Blood of Brothers Brief Summary


Blood of Brothers is a history of Nicaragua’s revolutions and the US’s involvement and interests into Nicaragua. It also goes into how the revolutions have shaped Nicaragua’s culture.

In the 1850’s there was a citizen of the USA, William Walker, who tried to form a militia to take over Mexico, because he thought that the Mexicans did know how to govern a country since they were not Caucasian. When Walker was making no progress against Mexico’s army, he heard about Nicaragua and got another militia together and traveled down to Nicaragua. Walker’s army successfully took out Nicaragua’s forces and Walker became the first and only American president of Nicaragua in 1856. He was overthrown in 1857 and he tried to takeover the rest of Central America. Walker was killed by a firing squad in 1860 in Honduras.
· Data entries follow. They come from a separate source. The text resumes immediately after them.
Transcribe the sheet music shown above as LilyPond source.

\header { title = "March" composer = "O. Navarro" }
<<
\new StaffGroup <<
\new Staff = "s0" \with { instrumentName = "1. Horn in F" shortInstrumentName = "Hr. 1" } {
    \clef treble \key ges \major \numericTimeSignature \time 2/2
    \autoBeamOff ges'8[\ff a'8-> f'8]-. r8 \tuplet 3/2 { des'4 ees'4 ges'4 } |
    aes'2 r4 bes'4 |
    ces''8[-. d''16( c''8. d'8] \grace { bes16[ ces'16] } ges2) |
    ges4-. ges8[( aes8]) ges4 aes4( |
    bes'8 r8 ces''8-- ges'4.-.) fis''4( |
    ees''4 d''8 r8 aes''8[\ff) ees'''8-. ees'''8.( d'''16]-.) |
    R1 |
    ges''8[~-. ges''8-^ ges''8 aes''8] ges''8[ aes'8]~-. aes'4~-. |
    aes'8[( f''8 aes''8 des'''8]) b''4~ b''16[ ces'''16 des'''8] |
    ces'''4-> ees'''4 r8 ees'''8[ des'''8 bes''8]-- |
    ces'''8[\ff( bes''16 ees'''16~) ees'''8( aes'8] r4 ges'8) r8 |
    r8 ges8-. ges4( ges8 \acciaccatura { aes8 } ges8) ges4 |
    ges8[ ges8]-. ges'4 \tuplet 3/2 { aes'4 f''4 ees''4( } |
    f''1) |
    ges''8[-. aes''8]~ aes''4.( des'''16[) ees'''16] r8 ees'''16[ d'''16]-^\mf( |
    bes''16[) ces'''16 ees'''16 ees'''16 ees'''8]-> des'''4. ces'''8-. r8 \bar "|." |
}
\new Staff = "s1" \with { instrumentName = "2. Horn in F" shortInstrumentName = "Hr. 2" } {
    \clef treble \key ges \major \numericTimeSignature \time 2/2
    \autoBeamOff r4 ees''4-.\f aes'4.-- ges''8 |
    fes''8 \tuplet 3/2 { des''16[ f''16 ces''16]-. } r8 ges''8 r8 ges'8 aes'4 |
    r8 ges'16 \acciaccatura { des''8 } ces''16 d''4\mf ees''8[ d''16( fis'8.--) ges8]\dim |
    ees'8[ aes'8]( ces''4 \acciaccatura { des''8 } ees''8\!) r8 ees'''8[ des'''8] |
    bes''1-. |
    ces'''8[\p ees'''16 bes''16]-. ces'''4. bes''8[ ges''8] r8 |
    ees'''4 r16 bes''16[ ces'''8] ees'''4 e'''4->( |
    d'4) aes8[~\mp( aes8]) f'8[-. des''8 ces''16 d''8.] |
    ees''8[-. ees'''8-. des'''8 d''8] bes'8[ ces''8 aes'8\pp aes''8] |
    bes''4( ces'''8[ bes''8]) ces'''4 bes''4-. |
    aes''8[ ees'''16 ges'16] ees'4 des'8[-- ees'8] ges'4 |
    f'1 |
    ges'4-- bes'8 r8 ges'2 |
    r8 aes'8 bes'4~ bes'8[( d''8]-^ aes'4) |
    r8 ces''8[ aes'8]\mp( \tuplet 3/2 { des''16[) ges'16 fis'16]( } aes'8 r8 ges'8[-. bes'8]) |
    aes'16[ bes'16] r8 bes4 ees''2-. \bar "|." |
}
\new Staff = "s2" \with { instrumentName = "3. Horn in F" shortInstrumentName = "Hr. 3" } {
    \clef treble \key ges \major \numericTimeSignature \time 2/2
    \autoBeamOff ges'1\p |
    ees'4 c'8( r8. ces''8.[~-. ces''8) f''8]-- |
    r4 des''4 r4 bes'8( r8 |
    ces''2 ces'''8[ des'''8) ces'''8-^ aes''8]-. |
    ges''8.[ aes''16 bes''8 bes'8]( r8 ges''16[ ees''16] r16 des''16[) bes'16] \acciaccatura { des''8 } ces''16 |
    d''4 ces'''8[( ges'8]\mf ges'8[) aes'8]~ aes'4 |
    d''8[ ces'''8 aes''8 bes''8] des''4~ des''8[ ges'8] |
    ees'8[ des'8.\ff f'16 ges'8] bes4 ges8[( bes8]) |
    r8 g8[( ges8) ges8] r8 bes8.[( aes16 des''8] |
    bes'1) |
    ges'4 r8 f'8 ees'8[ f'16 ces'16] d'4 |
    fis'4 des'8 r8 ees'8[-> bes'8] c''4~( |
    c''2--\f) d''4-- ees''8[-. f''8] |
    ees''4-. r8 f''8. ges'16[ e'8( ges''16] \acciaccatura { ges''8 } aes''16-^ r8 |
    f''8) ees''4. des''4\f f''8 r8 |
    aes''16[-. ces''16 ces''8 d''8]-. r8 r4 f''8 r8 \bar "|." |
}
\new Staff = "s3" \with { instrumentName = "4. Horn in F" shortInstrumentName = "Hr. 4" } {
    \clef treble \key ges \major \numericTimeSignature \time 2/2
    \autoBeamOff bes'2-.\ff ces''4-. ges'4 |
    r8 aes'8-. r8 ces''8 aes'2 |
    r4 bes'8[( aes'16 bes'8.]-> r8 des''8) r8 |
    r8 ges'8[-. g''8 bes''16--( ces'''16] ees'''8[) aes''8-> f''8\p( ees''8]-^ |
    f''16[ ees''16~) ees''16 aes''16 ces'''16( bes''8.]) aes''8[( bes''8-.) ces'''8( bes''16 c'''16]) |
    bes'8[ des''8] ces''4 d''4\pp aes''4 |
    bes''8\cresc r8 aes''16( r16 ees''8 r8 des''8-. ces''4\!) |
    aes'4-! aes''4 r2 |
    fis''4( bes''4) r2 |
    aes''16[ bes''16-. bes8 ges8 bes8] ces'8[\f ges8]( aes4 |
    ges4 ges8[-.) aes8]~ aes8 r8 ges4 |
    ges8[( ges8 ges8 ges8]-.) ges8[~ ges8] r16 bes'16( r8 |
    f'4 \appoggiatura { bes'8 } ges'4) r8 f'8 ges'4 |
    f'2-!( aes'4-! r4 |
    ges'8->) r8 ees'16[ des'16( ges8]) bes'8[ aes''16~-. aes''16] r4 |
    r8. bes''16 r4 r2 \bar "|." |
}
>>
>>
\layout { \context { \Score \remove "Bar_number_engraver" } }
When the Sandistas (the current political party) defeated the Somazas (the previous politcal dynasty), working class and poverty-stricken Nicaraguans believed that they were privileged to a historic vacation. They had been working under the previous government with no vacation, so they should be able to now take all the vacation days they did not have. The Sandistas had little experience in leading a country and a lot of the assumptions they made were wrong. They  gave back a lot of government owned farms, but the people were now not willing to work, the previous government exhausted them and they wanted time off. The government let the people relax. Daniel Ortega was the 31st president of Nicaragua from 1980-1985 and he became the 35th president in 2007. Since then, Ortega has gotten rid of president elections and instead put in a system to show that people still want him in power.

Each president of the United States had a different view of Nicaragua’s government. The Somozas sometimes liked the US and sometimes did not. The US government knew that they did not want the Sandinistas to take over, but they also did not want to give support to the Somozas. Because of the link between the US and Somozas, the Sandinistas sought out support from Communist countries: the USSR, North Korea, and Cuba. Because the Somozas supported Israel, the Sandinistas supported Palestine. Some of the Sandinista rebels went to Palestine or Cuba to be trained for combat.

The book had interesting parts and some dense parts. But I agree with the team that it is a important book to read to understand the history and culture of Nicaragua.